When I was a kid, Northeasters were exciting. If we were lucky enough to have a real rip-snorter, school closed and the kids would have a day or two to slide on the ice, sled, build snow forts, snow men, and throw snowballs.

If we were really lucky, when the thaw came, the county engineer would close most roads to heavy vehicles. No school buses! Another day off or at least a chance to walk a mile to heavy duty pavement.

Adults don’t understand the pleasure of a few days of disruption. They shake their heads. It’s cold. Brruuhhh! The wind is a danger: trees blow down, power goes out. Water pipes freeze.

But for a kid, it’s fun. Our grandson, Dario, came over to visit this afternoon, wound up like a top, excited by the Northeaster, delighted to be knocked over and blown away by the wind, and exulted to experience a day unlike any other.

This morning, I was up at five. Good thing I was. The northeast wind was howling and the windchill readout from our backyard weather station was only five degrees. I can’t count the number of mornings I have got up to the roar of the Northeaster to discover frozen pipes or and frozen pumps.

First thing, I turned on the water in the kitchen sink. All I got was a trickle. But I kept the valve open. Within ten minutes, the ice dam dissolved, and the water ran freely. Crisis averted. For a while.

I don’t know why, but one of my cherished moments was a Northeaster in the 1980s. Rebecca and I were living in a house that shared a well and pump with my cousin Steve.

I woke up around five, the usual for me, discovered that we had no water, and went out to the pumphouse: a damp, half underground chamber. Sure enough. The pump had froze up tight. I took a minute to figure out what to do.

Before half an idea hatched, my cousin Steve came down the steps and entered the pump chamber. My cousin was a big man, both in spirit and girth. He was puffing on his pipe and he brought a propane torch.

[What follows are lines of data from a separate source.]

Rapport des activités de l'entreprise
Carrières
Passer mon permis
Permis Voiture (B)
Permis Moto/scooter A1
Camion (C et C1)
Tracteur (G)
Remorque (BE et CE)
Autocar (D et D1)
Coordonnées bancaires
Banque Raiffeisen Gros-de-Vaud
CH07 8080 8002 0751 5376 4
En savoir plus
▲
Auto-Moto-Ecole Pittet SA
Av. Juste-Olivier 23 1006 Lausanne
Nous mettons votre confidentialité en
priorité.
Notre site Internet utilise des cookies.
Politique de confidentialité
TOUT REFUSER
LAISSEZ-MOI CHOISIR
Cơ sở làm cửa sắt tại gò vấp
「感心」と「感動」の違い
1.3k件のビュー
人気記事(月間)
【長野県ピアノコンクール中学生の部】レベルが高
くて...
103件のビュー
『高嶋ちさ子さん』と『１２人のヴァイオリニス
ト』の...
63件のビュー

The pumphouse filled with the sweet Cherry Blend pipe tobacco smoke Steve favored as he lit his torch and began to play the blue flame over the pump. It wasn’t long before the pump started up and we could return to our respective houses and resume normal lives before our wives woke.

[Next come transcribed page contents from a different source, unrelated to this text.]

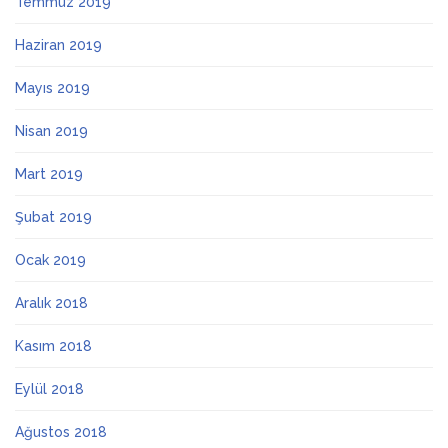
Temmuz 2019
Haziran 2019
Mayıs 2019
Nisan 2019
Mart 2019
Şubat 2019
Ocak 2019
Aralık 2018
Kasım 2018
Eylül 2018
Ağustos 2018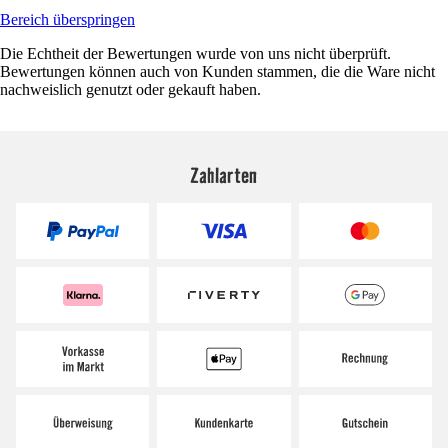
Bereich überspringen
Die Echtheit der Bewertungen wurde von uns nicht überprüft.
Bewertungen können auch von Kunden stammen, die die Ware nicht
nachweislich genutzt oder gekauft haben.
Zahlarten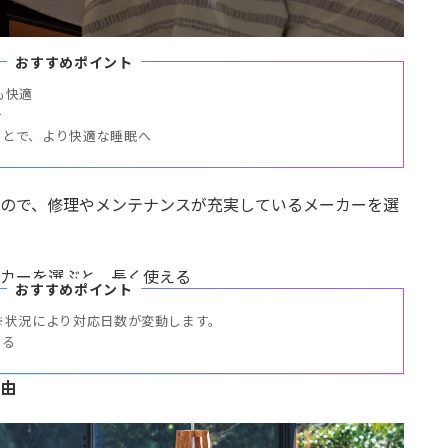
おすすめポイント
快適



ことで、より快適な睡眠へ
ので、修理やメンテナンスが充実しているメーカーを選
カーを選ぶと、長く使える
おすすめポイント
※状況により対応日数が変動します。

する
由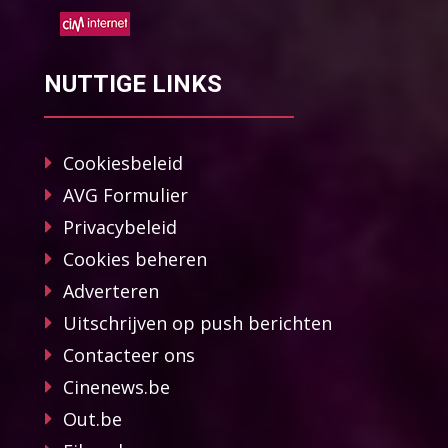
NUTTIGE LINKS
Cookiesbeleid
AVG Formulier
Privacybeleid
Cookies beheren
Adverteren
Uitschrijven op push berichten
Contacteer ons
Cinenews.be
Out.be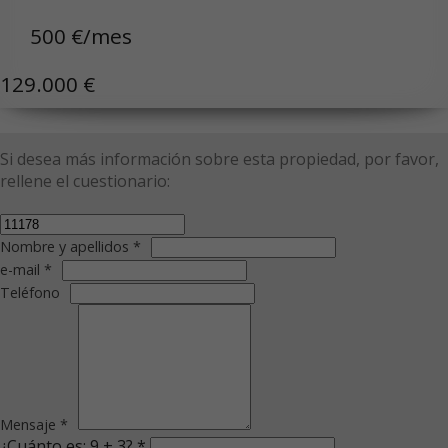
500 €/mes
129.000 €
Si desea más información sobre esta propiedad, por favor,
rellene el cuestionario:
Nombre y apellidos *
e-mail *
Teléfono
Mensaje *
¿Cuánto es: 9 + 3? *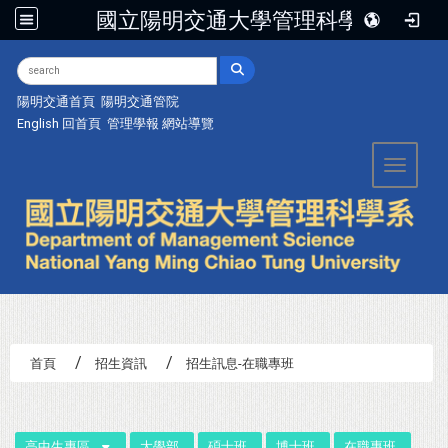
國立陽明交通大學管理科學系
:::
陽明交通首頁
陽明交通管院
English
回首頁
管理學報
網站導覽
Toggle 
首頁
招生資訊
招生訊息-在職專班
:::
高中生專區
大學部
碩士班
博士班
在職專班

What am I supposed to say about that moment? Steve and I faced the Northeaster and brought our families back to their accustomed normal. Spontaneously, each driven by our responsibilities, we worked together.

Why this makes me profoundly happy, I do not know. But I shake my head and hold back tears when I think of it. Steve died a few years ago.

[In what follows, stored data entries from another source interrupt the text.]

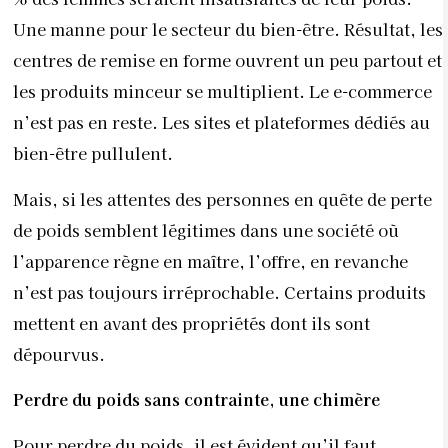
Une manne pour le secteur du bien-être. Résultat, les
centres de remise en forme ouvrent un peu partout et
les produits minceur se multiplient. Le e-commerce
n’est pas en reste. Les sites et plateformes dédiés au
bien-être pullulent.
Mais, si les attentes des personnes en quête de perte
de poids semblent légitimes dans une société où
l’apparence règne en maître, l’offre, en revanche
n’est pas toujours irréprochable. Certains produits
mettent en avant des propriétés dont ils sont
dépourvus.
Perdre du poids sans contrainte,
une chimère
Pour perdre du poids, il est évident qu’il faut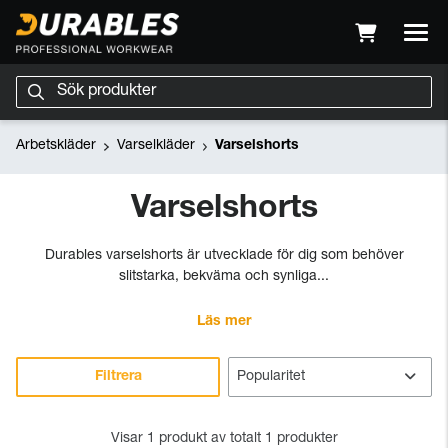
Arbetskläder
Varselkläder
Varselshorts
Varselshorts
Durables varselshorts är utvecklade för dig som behöver
slitstarka, bekväma och synliga...
Läs mer
Filtrera
Visar 1 produkt av totalt 1 produkter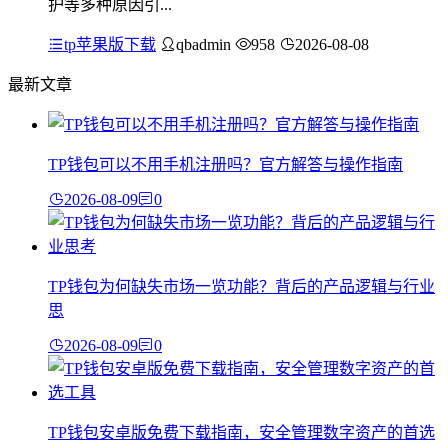
护等多种原因引...
tp苹果版下载
qbadmin
958
2026-08-08
最新文章
TP钱包可以不用手机注册吗？官方解答与操作指南
2026-08-09
0
TP钱包为何缺失市场一览功能？背后的产品逻辑与行业
思
2026-08-09
0
TP钱包安卓版免费下载指南，安全管理数字资产的首选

In my dad’s day, keeping the dairy herd supplied with water was paramount. Milk is mostly water. Dairy cows who can’t drink their fill, don’t give their full share of milk, and milk in the tank kept the farm solvent.

Dairy farmers get to know their water supply. When the Northeaster hits the water pipes, a farmer soon learns what has to be done to keep the water flowing. I well remember holding a flashlight for Dad as he warmed the pipes with a propane torch to get the water moving into the drinking cups in the milking barn before the cows noticed they were getting thirsty.

Tedious stuff, holding a flashlight. Not a bit of romance or excitement in it for me. But I’ll bet that was not what my dad thought. My dad was not one to be scared or threatened by anything, but I think those early morning struggles against the Northeaster were for him, high drama, not tedium.

Back to reality. Never mind the drama. I neglected to keep a trickle of water flowing and somewhere between ten and twelve in the morning, while the sun shined and the Northeaster blew, our water line froze solid.

I’m working on it. Our son is working on it. Dario is having fun with it.